World Athletics is shocked and deeply saddened to learn that Ugandan distance runner Rebecca Cheptegei died tragically on Thursday (5 September) as a result of an alleged domestic abuse attack.

Over the past 15 years, the 33-year-old had represented her nation at major championships on the track, roads, cross country and mountains. Her most notable achievement was her victory in the up and downhill race at the World Mountain and Trail Running Championships in 2022.

A talented teenager, Cheptegei represented Uganda at the 2010 World Cross Country Championships in Bydgoszcz, where she placed 15th individually and earned bronze in the team competition.

She competed in the senior race at the following year’s edition in Punta Umbria, and went on to represent Uganda on the track at the World Military Games later that year.

She made her third World Cross Country Championships appearance in 2013 and competed at the African Cross Country Championships in 2014.

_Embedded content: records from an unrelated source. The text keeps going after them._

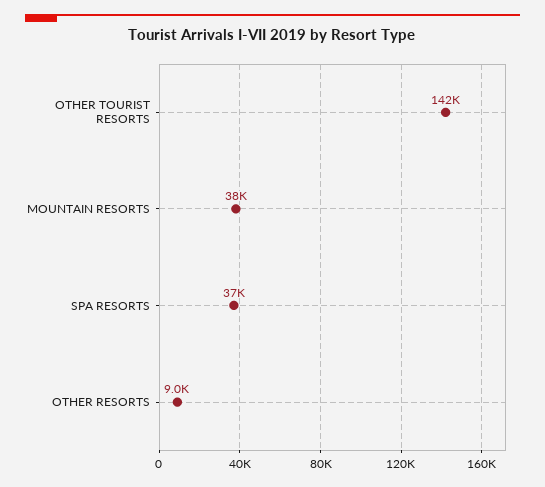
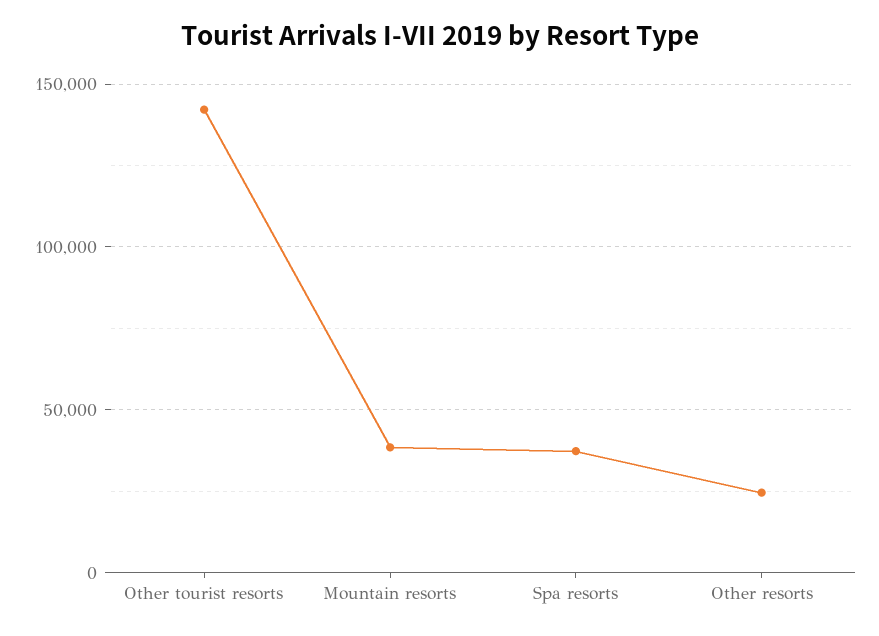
  {
    "OTHER TOURIST RESORTS": 142000,
    "MOUNTAIN RESORTS": 38000,
    "SPA RESORTS": 37000,
-   "OTHER RESORTS": 9000
+   "OTHER RESORTS": 25000
  }

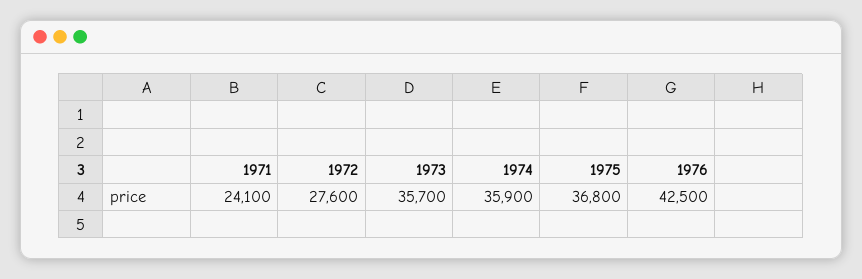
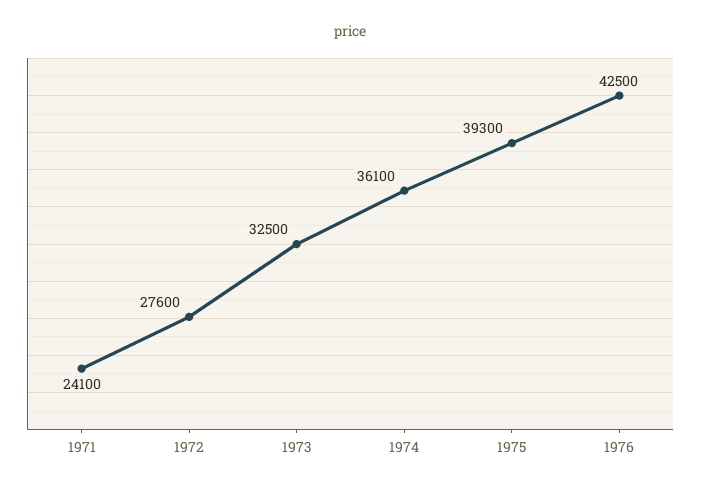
  {
    "1971": 24100,
    "1972": 27600,
-   "1973": 35700,
+   "1973": 32500,
-   "1974": 35900,
+   "1974": 36100,
-   "1975": 36800,
+   "1975": 39300,
    "1976": 42500
  }

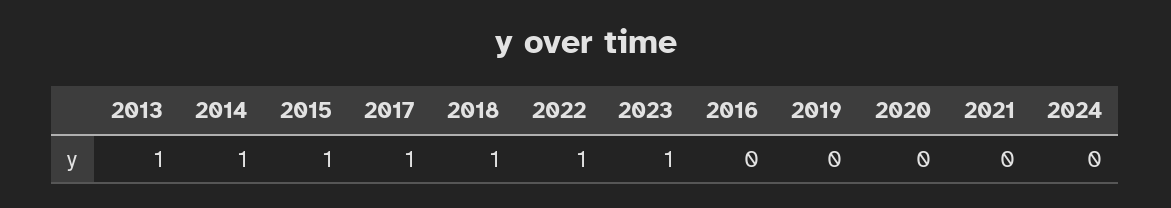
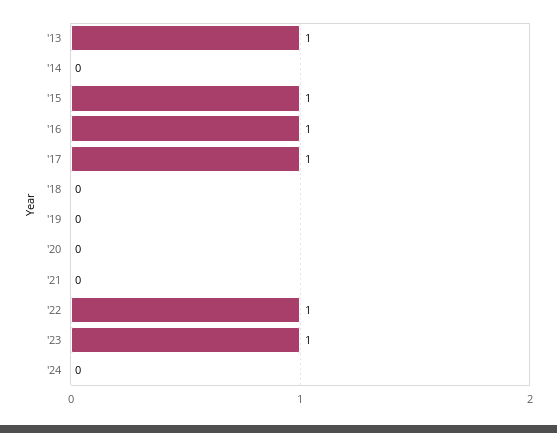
  {
    "2013": 1,
-   "2014": 1,
+   "2014": 0,
    "2015": 1,
    "2017": 1,
-   "2018": 1,
+   "2018": 0,
    "2022": 1,
    "2023": 1,
-   "2016": 0,
+   "2016": 1,
    "2019": 0,
    "2020": 0,
    "2021": 0,
    "2024": 0
  }

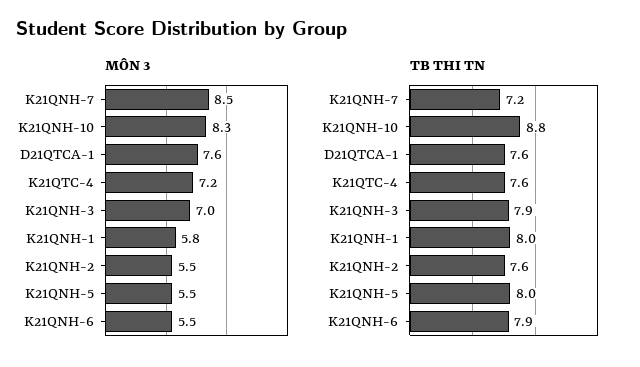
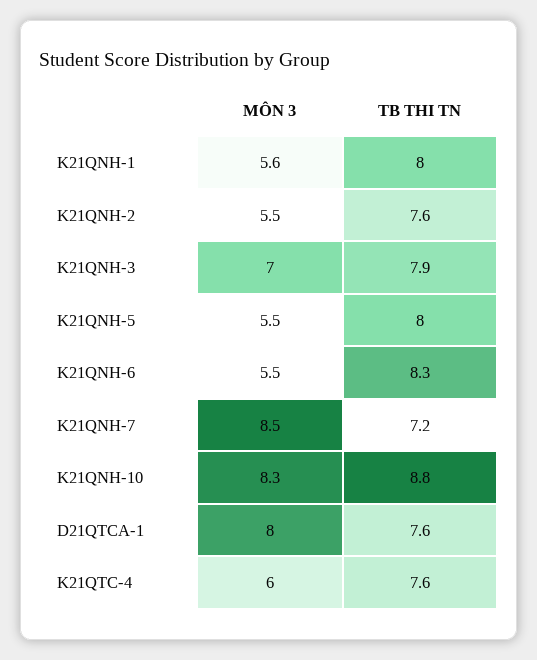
  {
    "MÔN 3": {
      "K21QNH-7": 8.5,
      "K21QNH-10": 8.3,
-     "D21QTCA-1": 7.6,
+     "D21QTCA-1": 8,
-     "K21QTC-4": 7.2,
+     "K21QTC-4": 6,
      "K21QNH-3": 7,
-     "K21QNH-1": 5.8,
+     "K21QNH-1": 5.6,
      "K21QNH-2": 5.5,
      "K21QNH-5": 5.5,
      "K21QNH-6": 5.5
    },
    "TB THI TN": {
      "K21QNH-7": 7.2,
      "K21QNH-10": 8.8,
      "D21QTCA-1": 7.6,
      "K21QTC-4": 7.6,
      "K21QNH-3": 7.9,
      "K21QNH-1": 8,
      "K21QNH-2": 7.6,
      "K21QNH-5": 8,
-     "K21QNH-6": 7.9
+     "K21QNH-6": 8.3
    }
  }

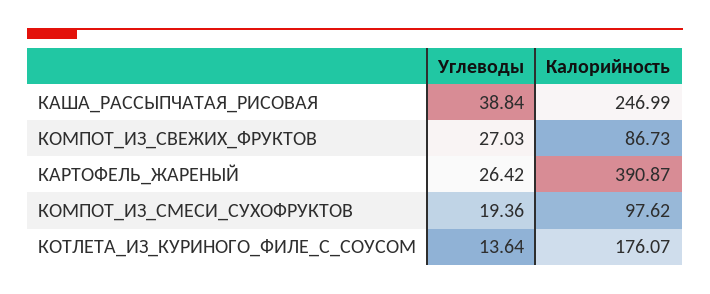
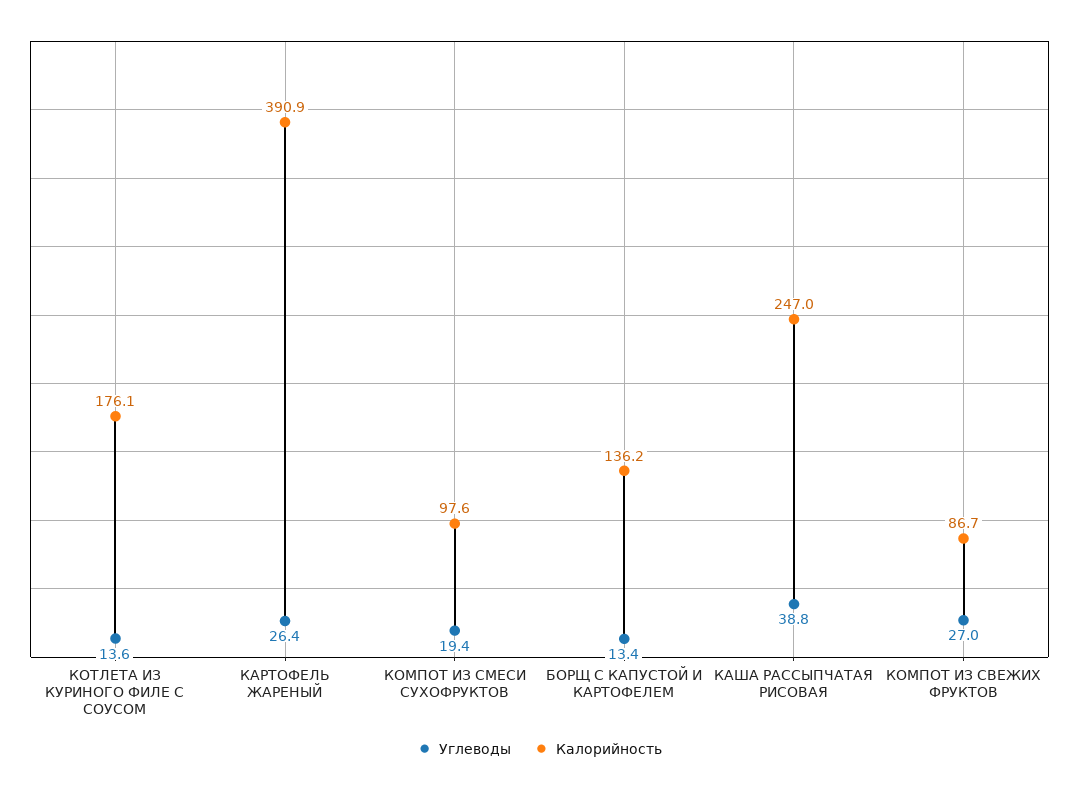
  {
    "Углеводы": {
      "КАША_РАССЫПЧАТАЯ_РИСОВАЯ": 38.84,
      "КОМПОТ_ИЗ_СВЕЖИХ_ФРУКТОВ": 27.03,
      "КАРТОФЕЛЬ_ЖАРЕНЫЙ": 26.42,
      "КОМПОТ_ИЗ_СМЕСИ_СУХОФРУКТОВ": 19.36,
-     "КОТЛЕТА_ИЗ_КУРИНОГО_ФИЛЕ_С_СОУСОМ": 13.64
+     "КОТЛЕТА_ИЗ_КУРИНОГО_ФИЛЕ_С_СОУСОМ": 13.64,
+     "БОРЩ С КАПУСТОЙ И КАРТОФЕЛЕМ": 13.4
    },
    "Калорийность": {
      "КАША_РАССЫПЧАТАЯ_РИСОВАЯ": 246.99,
      "КОМПОТ_ИЗ_СВЕЖИХ_ФРУКТОВ": 86.73,
      "КАРТОФЕЛЬ_ЖАРЕНЫЙ": 390.87,
      "КОМПОТ_ИЗ_СМЕСИ_СУХОФРУКТОВ": 97.62,
-     "КОТЛЕТА_ИЗ_КУРИНОГО_ФИЛЕ_С_СОУСОМ": 176.07
+     "КОТЛЕТА_ИЗ_КУРИНОГО_ФИЛЕ_С_СОУСОМ": 176.07,
+     "БОРЩ С КАПУСТОЙ И КАРТОФЕЛЕМ": 136.2
    }
  }

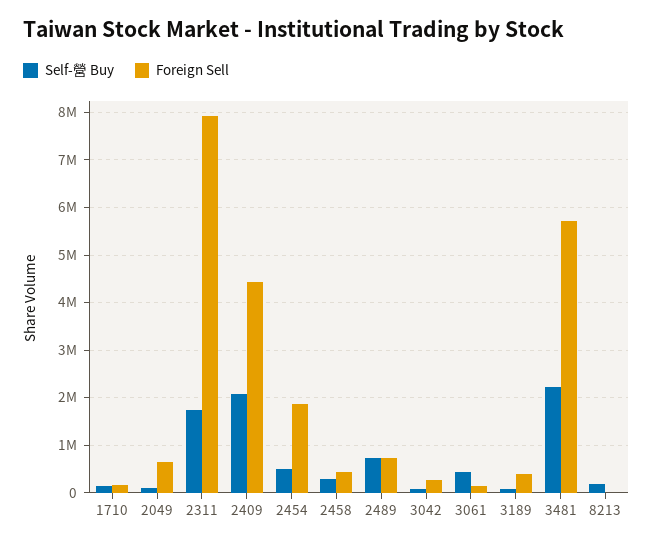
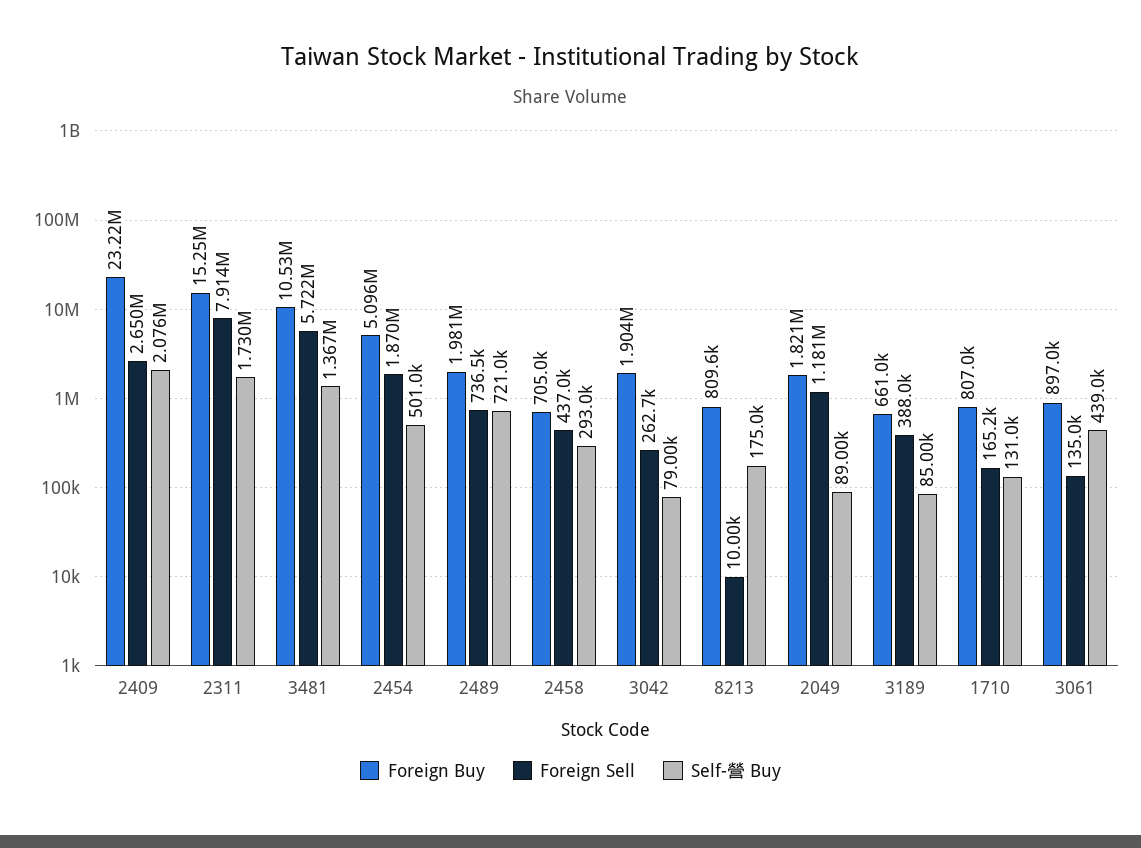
  {
    "Self-營 Buy": {
      "1710": 131000,
      "2049": 89000,
      "2311": 1730000,
      "2409": 2076000,
      "2454": 501000,
      "2458": 293000,
      "2489": 721000,
      "3042": 79000,
      "3061": 439000,
      "3189": 85000,
-     "3481": 2200000,
+     "3481": 1367000,
      "8213": 175000
    },
    "Foreign Sell": {
      "1710": 165200,
-     "2049": 600000,
+     "2049": 1181000,
      "2311": 7914000,
-     "2409": 4400000,
+     "2409": 2650000,
      "2454": 1870000,
      "2458": 437000,
      "2489": 736500,
      "3042": 262700,
      "3061": 135000,
      "3189": 388000,
      "3481": 5722000,
      "8213": 10000
-   }
+   },
+   "Foreign Buy": {
+     "2409": 23220000,
+     "2311": 15250000,
+     "3481": 10530000,
+     "2454": 5096000,
+     "2489": 1981000,
+     "2458": 705000,
+     "3042": 1904000,
+     "8213": 809600,
+     "2049": 1821000,
+     "3189": 661000,
+     "1710": 807000,
+     "3061": 897000
+   }
  }

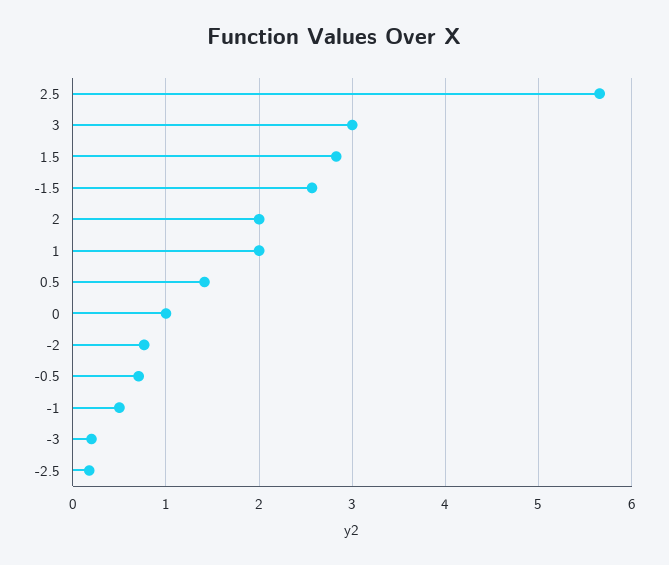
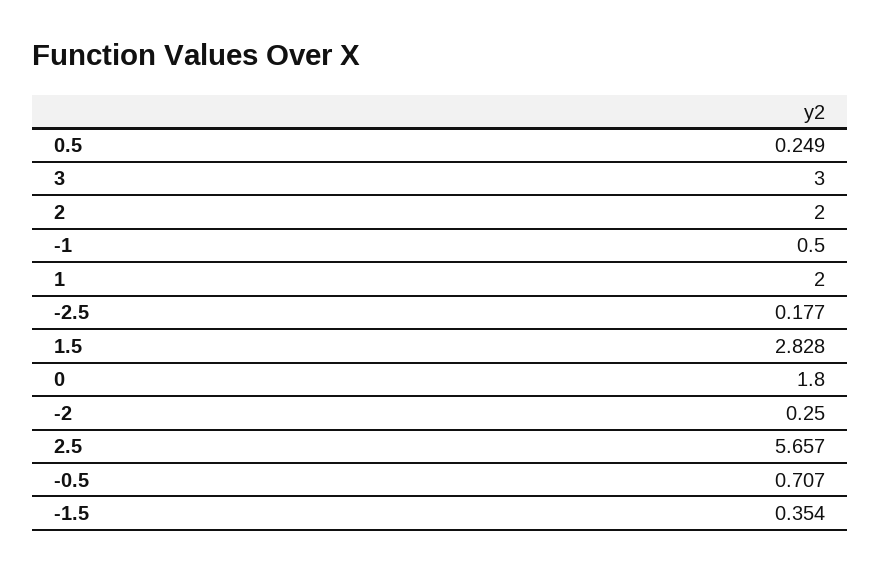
  {
    "2.5": 5.657,
    "3": 3,
    "1.5": 2.828,
-   "-1.5": 2.6,
+   "-1.5": 0.354,
    "2": 2,
    "1": 2,
-   "0.5": 1.4,
+   "0.5": 0.249,
-   "0": 1,
+   "0": 1.8,
-   "-2": 0.8,
+   "-2": 0.25,
    "-0.5": 0.707,
    "-1": 0.5,
-   "-3": 0.2,
    "-2.5": 0.177
  }

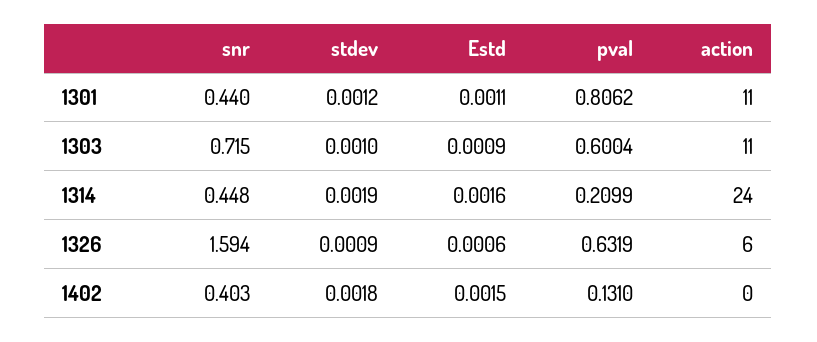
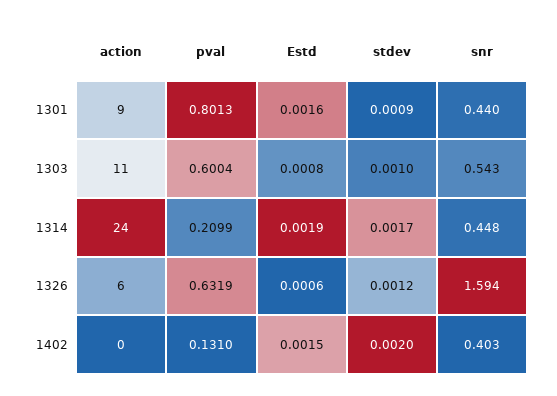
  {
    "snr": {
      "1301": 0.44,
-     "1303": 0.715,
+     "1303": 0.543,
      "1314": 0.448,
      "1326": 1.594,
      "1402": 0.403
    },
    "stdev": {
-     "1301": 0.0012,
+     "1301": 0.0009,
      "1303": 0.001,
-     "1314": 0.0019,
+     "1314": 0.0017,
-     "1326": 0.0009,
+     "1326": 0.0012,
-     "1402": 0.0018
+     "1402": 0.002
    },
    "Estd": {
-     "1301": 0.0011,
+     "1301": 0.0016,
-     "1303": 0.0009,
+     "1303": 0.0008,
-     "1314": 0.0016,
+     "1314": 0.0019,
      "1326": 0.0006,
      "1402": 0.0015
    },
    "pval": {
-     "1301": 0.8062,
+     "1301": 0.8013,
      "1303": 0.6004,
      "1314": 0.2099,
      "1326": 0.6319,
      "1402": 0.131
    },
    "action": {
-     "1301": 11,
+     "1301": 9,
      "1303": 11,
      "1314": 24,
      "1326": 6,
      "1402": 0
    }
  }

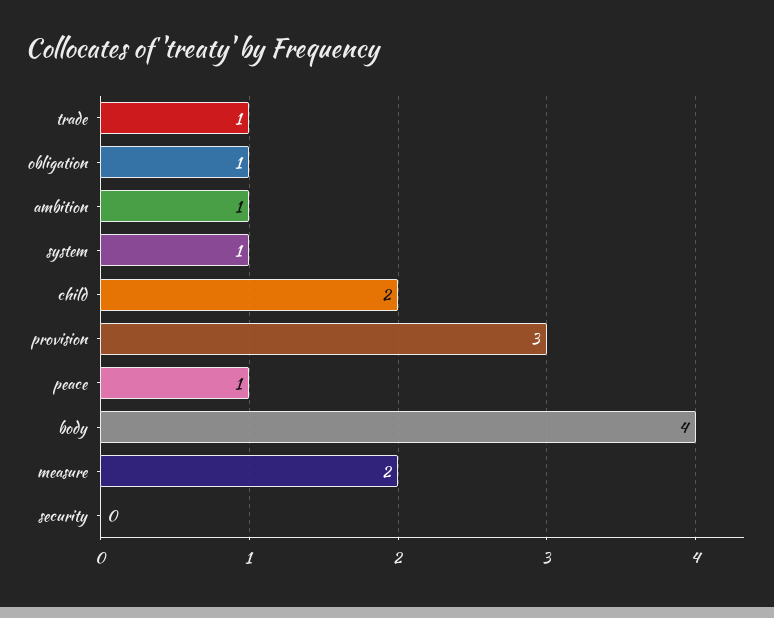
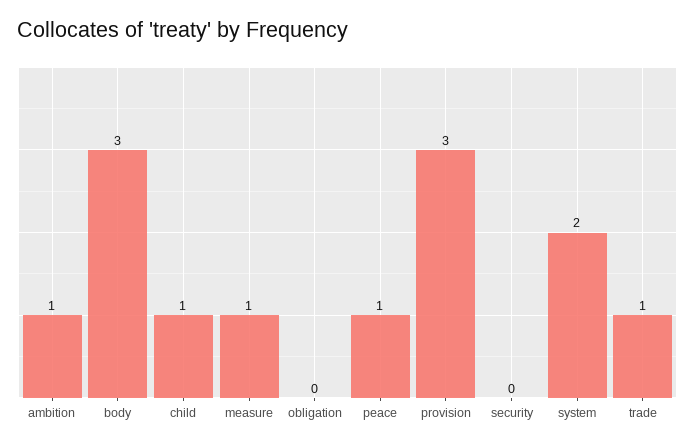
  {
    "trade": 1,
-   "obligation": 1,
+   "obligation": 0,
    "ambition": 1,
-   "system": 1,
+   "system": 2,
-   "child": 2,
+   "child": 1,
    "provision": 3,
    "peace": 1,
-   "body": 4,
+   "body": 3,
-   "measure": 2,
+   "measure": 1,
    "security": 0
  }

After making her marathon debut in 2021, she set a Ugandan record of 2:22:47 in 2022 in what was just her fourth race at the distance. That came just six weeks after her victory at the World Mountain and Trail Running Championships in Chiang Mai.

Last year she finished 14th in the marathon at the World Championships in Budapest. She finished just outside of the medals in the half marathon at the African Games earlier this year, then went on to make her Olympic debut in Paris, placing 44th in the marathon in 2:32:14.

“Our sport has lost a talented athlete in the most tragic and unthinkable circumstances,” said World Athletics President Sebastian Coe. “Rebecca was an incredibly versatile runner who still had lots left to give on the roads, mountains and cross country trails.

“I have been in touch with our Council Members in Africa to see how we can help not only in our capacity as governing body of the sport Rebecca competed in, but to assess how our safeguarding policies might be enhanced to include abuse outside of the sport, and bringing together stakeholders from all areas of athletics to combine forces to protect our female athletes to the best of our abilities from abuse of all kinds.”